After spending years as MI7’s most brilliant agent (really?), it seems that Johnny English’s luck changed one fateful, mysterious mission in Mozambique. Disgraced, humiliated and packed off to Tibet to watch monks kick eachother in the crotch for a few months, we’re forced to waste a bit of time waiting for the plot to kick in as Johnny swings between failing (hilariously) miserably at being a Kung Fu master and improbably (hilariously) kicking the shit out of everyone.

Before we’ve had too long to figure out which bit is meant to be the joke, English gets a call that puts him on the next flight back to London. It appears that a tip has come in as to the whereabouts of an infamous gang determined to kill the Chinese Premier – and the source will only talk to one man. All of a sudden, English is heading up a brand new mission: find out those responsible for the evil plot, track them down and save the the leader of China. He’s got a brand new wing-man in the form of young Mr Tucker (Pyschoville‘s Daniel Kaluuya), a challenger agent in the dashing Simon Ambrose (Dominic West) and everything to prove. Again. Now, if only he had a dishy, wide-eyed but mainly superfluous Rosamund Pike-type to help him out along the way. Oh wait…

Johnny English Reborn is a strange little film, never quite sure of who its pitching to and what it’s supposed to be mocking. On a very basic level it starts furiously ticking the physical comedy boxes as soon as the credits push off; ill-timed cats, unfortunately placed yoga balls, mix-ups during weapon demonstration, all the tropes we’ve come to know and bear with in sub-standard comedies are out in full force. But mixed in with all this by-numbers chuckle-promotion are genuinely surprising joys – a set-piece involving the hijacking a holiday yacht “on the service of her majesty”, and all the bemused occupants being utterly delighted is a highlight – and this only serves to underline the fact that the cast and crew are worth so much more than an idea that was done to death by Mike Myers years ago. The deft cast and good editing ensure that we zip along at a perfectly satisfactory pace; leaping from country to country, from helicopters to wheelchairs, from golf courses to snowy mountain-tops in pursuit of our criminal and our climax.
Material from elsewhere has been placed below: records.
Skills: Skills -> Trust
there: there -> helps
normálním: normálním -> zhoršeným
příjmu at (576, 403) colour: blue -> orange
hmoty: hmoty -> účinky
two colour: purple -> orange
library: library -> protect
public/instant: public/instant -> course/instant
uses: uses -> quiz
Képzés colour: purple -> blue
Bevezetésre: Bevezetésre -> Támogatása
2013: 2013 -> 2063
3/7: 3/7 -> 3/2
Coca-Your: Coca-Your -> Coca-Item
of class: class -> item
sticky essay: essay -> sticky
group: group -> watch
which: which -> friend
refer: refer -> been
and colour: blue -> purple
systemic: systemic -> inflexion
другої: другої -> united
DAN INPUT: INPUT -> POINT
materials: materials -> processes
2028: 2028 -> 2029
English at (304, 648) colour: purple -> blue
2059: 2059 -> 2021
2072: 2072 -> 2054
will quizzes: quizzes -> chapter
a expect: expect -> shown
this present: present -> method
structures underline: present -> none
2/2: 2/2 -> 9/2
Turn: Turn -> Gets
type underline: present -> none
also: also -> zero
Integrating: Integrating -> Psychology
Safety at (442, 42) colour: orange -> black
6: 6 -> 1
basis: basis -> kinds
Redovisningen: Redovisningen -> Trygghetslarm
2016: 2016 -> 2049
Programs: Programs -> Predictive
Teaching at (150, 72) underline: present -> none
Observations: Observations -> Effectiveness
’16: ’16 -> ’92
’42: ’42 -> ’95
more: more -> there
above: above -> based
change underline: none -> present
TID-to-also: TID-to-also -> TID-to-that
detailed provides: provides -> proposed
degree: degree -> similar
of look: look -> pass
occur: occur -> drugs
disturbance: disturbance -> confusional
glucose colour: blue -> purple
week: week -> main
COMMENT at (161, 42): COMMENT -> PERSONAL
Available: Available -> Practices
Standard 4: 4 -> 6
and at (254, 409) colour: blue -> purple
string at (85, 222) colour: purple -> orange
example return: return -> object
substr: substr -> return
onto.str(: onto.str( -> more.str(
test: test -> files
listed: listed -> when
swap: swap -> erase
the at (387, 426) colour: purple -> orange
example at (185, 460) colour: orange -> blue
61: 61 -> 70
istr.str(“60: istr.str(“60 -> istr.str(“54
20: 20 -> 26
And then suddenly Johnny mixes up someone’s mum for a baddie again, and you can’t help but want to kill everyone involved out of pure frustration.

At the end of the day, the strengths of Johnny English Reborn come from a cast that forgives the film its premise. Dominic West and Rosamund Pike are on as good a form as they ever are, Kaluuya is a nice addition as Tucker, and Rowan Atkinson is, forever, a joy. But this is not a cast that requires an explosions budget in order to create compelling, hilarious cinema. By far the funniest sequence in Johnny English 2 involves – in its entirety- Rowan Atkinson struggling to control a chair. It’s simple, it’s about three shots and lasts a minute and a half. And it’s totally, utterly wonderful. Put down the gun, Rowan, put down the contract with Universal and put down the hilarious associated merchandise – we deserve better than Johnny English. We deserve you.